Don’t force B-to-B customers to change their business practices to do business with you — adjust to them. Make sure your systems can accommodate billing terms and accept purchase orders, and that your accounting department can accommodate credit checking. Don’t try to make B-to-B customers all pay by credit card. You’ll vastly decrease your catalog’s B-to-B potential.
4. Have specially trained CSRs available.
You needn’t have a dedicated B-to-B customer service team at first. But do train a few of your top customer service staffers to take B-to-B calls and help walk business customers through questions, options and ordering.
Offer your B-to-B customers one or more of these:
* a special toll-free number;
* a special extension; or
* just have the caller ask for the “business specialist.”
5. Offer company names and logos embroidered or engraved on your products.
Businesses appreciate the value of advertising their name and will appreciate your products more if you can include their name or logo. Lands’ End embroiders company names/logos on polo shirts. Things Remembered engraves on pens and clocks.
Even food gifts can bear company names and logos. Take Fairytale Brownies, for example, which offers customized bands that slip over its brownie boxes.
If your company offers embroidery, engraving, silk-screening, hand-painting, etc. for consumers, it’s easy to add the same services for business customers.
As for name/logo charges, you can have charges and minimums or, like Miles Kimball and Lillian Vernon, wrap personalization charges into each product’s price. Study your own internal costs and processes to see what works best for you.
6. Offer product customization.
Your exact products may not exactly fit all your business customers’ needs. If you can customize for them, you’ll expand your B-to-B market.
Gift baskets are an example. It’s not usually profitable to allow consumers to custom-fill their basket. But business customers may want 100 identical baskets to reach a certain price point. Help them choose a custom set of basket contents — even including items they supply, such as their business card. And since you’re purchasing, packing and shipping in volume, you gain assembly-line economies.
7. Offer a broad range of price points.
Business gift-giving — for both holiday and year-round recognition — is a big market. It requires a wide range of price points: from employee birthdays to impressive “best client” Christmas gifts.

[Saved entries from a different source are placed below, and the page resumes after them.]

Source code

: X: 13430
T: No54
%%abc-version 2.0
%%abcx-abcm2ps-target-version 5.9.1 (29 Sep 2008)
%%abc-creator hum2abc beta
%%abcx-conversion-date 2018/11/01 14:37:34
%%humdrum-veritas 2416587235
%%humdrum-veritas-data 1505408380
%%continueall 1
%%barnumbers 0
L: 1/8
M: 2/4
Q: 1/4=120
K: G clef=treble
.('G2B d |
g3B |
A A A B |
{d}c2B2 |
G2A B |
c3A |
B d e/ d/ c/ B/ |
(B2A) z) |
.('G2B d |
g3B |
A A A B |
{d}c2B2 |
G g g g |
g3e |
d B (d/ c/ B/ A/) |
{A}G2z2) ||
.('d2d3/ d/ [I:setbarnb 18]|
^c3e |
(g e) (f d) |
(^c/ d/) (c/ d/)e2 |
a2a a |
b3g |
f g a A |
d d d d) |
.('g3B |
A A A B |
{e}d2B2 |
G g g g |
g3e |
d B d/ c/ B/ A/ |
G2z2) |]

So, the doctor has a question for the patient: Can you offer any options in the $5 to $10 range? You can? That’s great. It’s also OK to sell in minimums of two or three at a time if needed.
8. Make it easy to order in quantity for multiple ship-tos.
Avoid the big frustration many customers experience when they try to order all their holiday gifts at once. They find that to order on the Web, they have to re-enter every different ship-to address as if it’s an entirely new order.
Consumers get plenty annoyed when they find it hard to ship to three or 10 different people on one order. But you’ll find that businesses can have even bigger needs, such as shipping to hundreds of recipients on a single order. They’ll get so annoyed that they’ll cancel their order.
Instead, make Web ordering easy. Check out GiftTree.com for a slick system to add all the gift recipients you want to a single order.
9. Appearance counts when business orders arrive.
Most of your B-to-B orders will be gifts, and customers want their gifts to look great when they arrive. The first impression recipients have of these gifts reflects directly on your business customers.
So, I highly recommend that you don’t just polybag items and ship in a manila envelope. Instead, follow this checklist:
* The gifts inside should look good;
* If items aren’t naturally “giftable” (like gift baskets or food towers), make sure they come in presentable boxes or envelopes;
* Pack items to arrive in good condition;
* The outer shipping carton should at least be neat and fresh-looking (no reused cartons, please); attractively printed cartons are even better;
* Include packing slips clearly stating who the gifts are from;
* If possible, offer gift wrapping or gift boxes; and
* Every order is about making a great gift impression.